The political parties, especially those with allied militias, have targeted journalists to prevent meaningful coverage of the declining sociopolitical conditions in the country. A 2005 survey conducted by the Committee to Protect Journalists declared Iraq the most dangerous country for journalists in the world, and 15 years later it was ranked the second deadliest in a report by Reporters Without Borders. The security situation for journalists particularly deteriorated in 2019 as demonstrators took to the streets. Protests in several provinces threatened the grip of the political parties on the country, and, in response, these parties and militia elements answering to them targeted the media to prevent coverage of the events. Journalists on several occasions were attacked, kidnapped, and threatened. Many were killed, such as journalist Ihab al-Wazni in Karbala and a reporter and cameraman in Basra. When media outlets did cover the protests, they did not do so in an independent manner; some used the coverage as an opportunity to blackmail politicians or highlight their own dissatisfaction over conditions or the political process.

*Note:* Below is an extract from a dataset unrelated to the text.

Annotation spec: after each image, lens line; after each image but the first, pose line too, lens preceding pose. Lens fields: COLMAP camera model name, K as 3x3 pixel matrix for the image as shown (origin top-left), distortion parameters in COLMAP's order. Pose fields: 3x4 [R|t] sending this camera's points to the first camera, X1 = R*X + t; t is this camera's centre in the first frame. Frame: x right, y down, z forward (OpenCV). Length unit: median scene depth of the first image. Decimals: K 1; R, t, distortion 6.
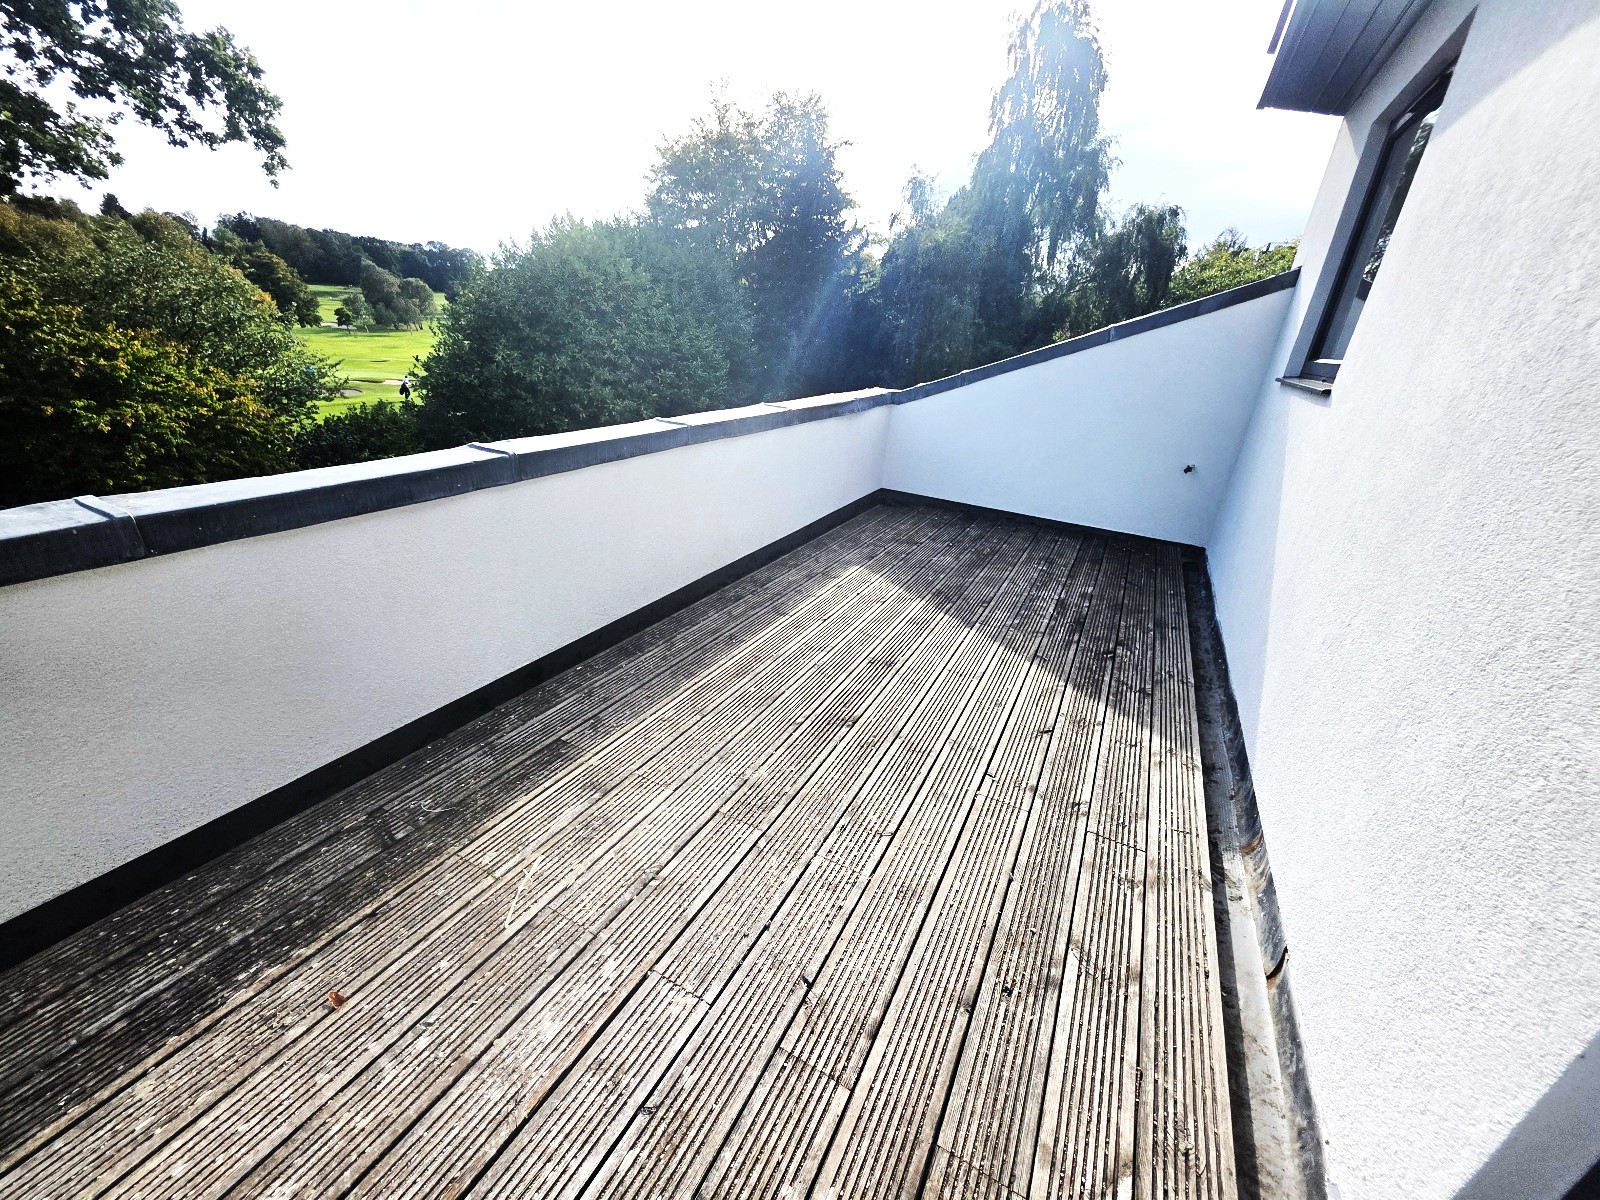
lens RADIAL K [[635.3, 0, 800.0], [0, 635.3, 600.0], [0, 0, 1]] dist [-0.000195, -0.000023]
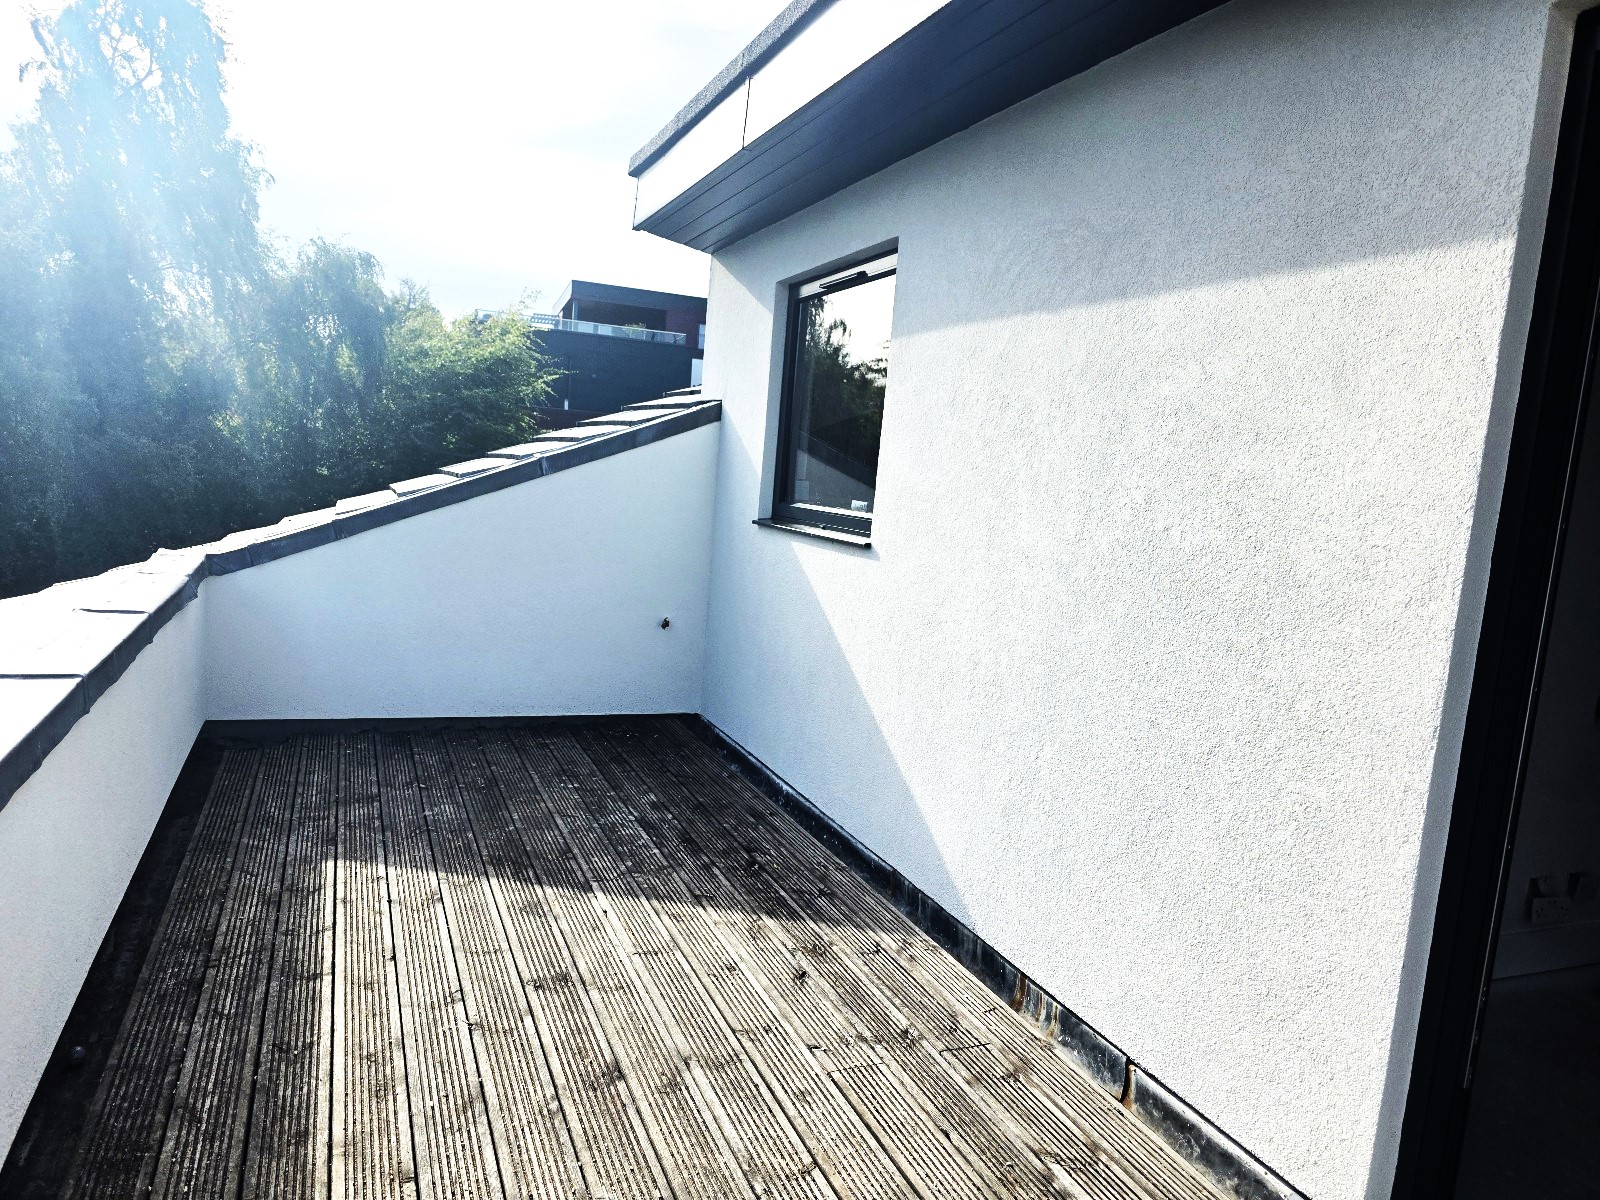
lens RADIAL K [[1078.5, 0, 800.0], [0, 1078.5, 600.0], [0, 0, 1]] dist [0.010379, 0.001104]
pose [[0.631764, -0.110437, 0.767253, -0.420463], [0.277353, 0.956477, -0.090702, -0.083388], [-0.723843, 0.270102, 0.634898, 0.019535]]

According to the Association of the Defense of Freedom of Speech in Iraq, in 2020 over 300 violations against journalists were committed, including death threats, armed attacks, detentions, and beatings. International media coverage of these demonstrations was mostly neutral as Iraqi media became polarized regarding the demonstrations.
Conditions for journalists and press freedom only seem to be worsening. In the 2022 edition of Reporters Without Borders’ Word Press Freedom Index, Iraq ranked 172 out of 180 countries, declining from 163 in the 2021 edition. The repression of independent media is directly linked to the continuous deterioration of the political, economic, and social spheres of Iraq. Militias, terrorist groups, and even the government for the past two decades have opposed any independent voices that shed light on the dire conditions in the country and on the specific political forces and decision making responsible. Instead, media in Iraq is marked by biased coverage that distracts attention and either turns a blind eye on corruption and misconduct by the political elite or fails to look critically at the root causes and point fingers. The domination of the media by political groups allows them to control the flow of information and avoid meaningful coverage of their misdeeds. And rather than informing the public, major media outlets are used to settle political scores.